-- Records from a dataset --
--- START ---

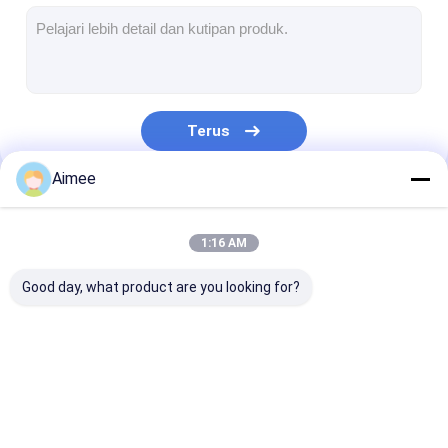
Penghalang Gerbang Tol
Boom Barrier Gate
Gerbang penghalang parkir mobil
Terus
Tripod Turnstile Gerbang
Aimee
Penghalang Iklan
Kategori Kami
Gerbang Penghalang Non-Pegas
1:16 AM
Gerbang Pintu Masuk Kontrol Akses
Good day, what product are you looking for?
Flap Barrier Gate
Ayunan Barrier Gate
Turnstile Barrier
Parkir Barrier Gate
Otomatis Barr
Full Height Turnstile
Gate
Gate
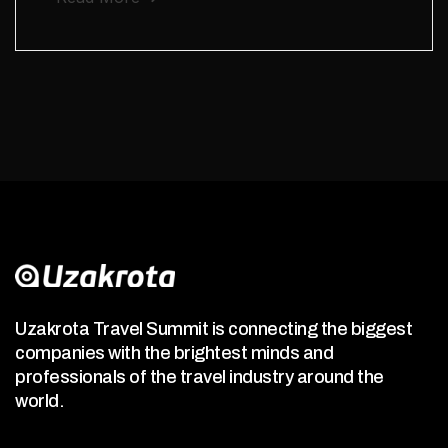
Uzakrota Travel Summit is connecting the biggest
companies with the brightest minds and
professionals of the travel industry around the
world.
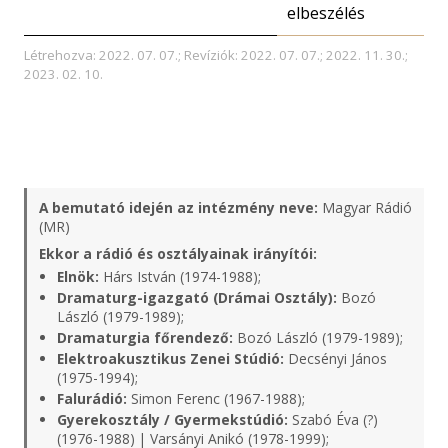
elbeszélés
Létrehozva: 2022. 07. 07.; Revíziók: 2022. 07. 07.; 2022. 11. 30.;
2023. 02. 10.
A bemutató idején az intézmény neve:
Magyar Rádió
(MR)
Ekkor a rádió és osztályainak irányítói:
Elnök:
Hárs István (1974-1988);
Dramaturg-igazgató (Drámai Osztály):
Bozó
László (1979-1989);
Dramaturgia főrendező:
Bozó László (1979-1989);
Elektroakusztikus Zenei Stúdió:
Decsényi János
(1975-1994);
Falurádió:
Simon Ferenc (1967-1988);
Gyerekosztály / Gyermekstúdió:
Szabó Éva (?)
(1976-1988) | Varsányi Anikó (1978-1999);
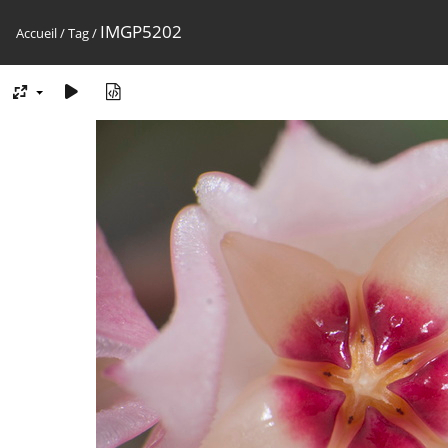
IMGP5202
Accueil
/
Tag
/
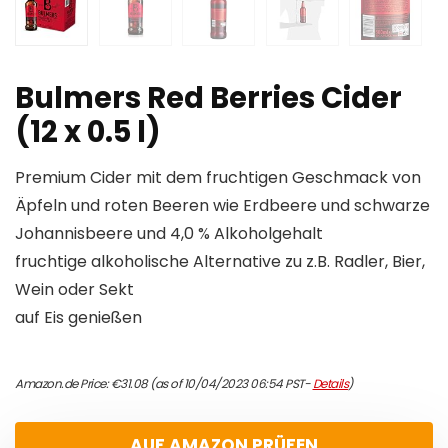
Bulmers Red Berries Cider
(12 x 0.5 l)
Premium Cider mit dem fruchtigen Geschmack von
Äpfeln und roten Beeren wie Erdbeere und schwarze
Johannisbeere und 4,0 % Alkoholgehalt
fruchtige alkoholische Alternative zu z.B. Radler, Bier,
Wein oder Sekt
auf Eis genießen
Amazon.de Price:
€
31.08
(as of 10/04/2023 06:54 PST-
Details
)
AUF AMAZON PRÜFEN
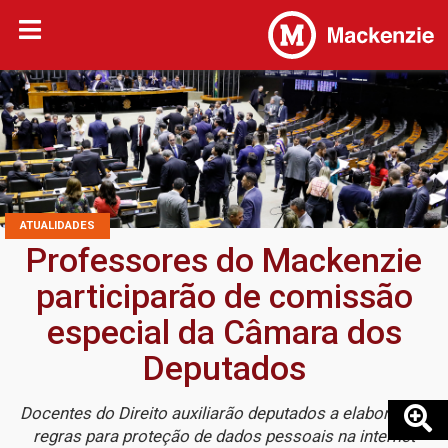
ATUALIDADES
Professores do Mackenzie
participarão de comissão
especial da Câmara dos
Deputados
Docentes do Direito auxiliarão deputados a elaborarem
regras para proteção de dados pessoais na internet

--- END ---

-- EXERCISE --
Report each line above that contains the word "Gerbang", copying those lines in full. Case counts.

-- SOLVED EXERCISE --
Penghalang Gerbang Tol
Gerbang penghalang parkir mobil
Tripod Turnstile Gerbang
Gerbang Penghalang Non-Pegas
Gerbang Pintu Masuk Kontrol Akses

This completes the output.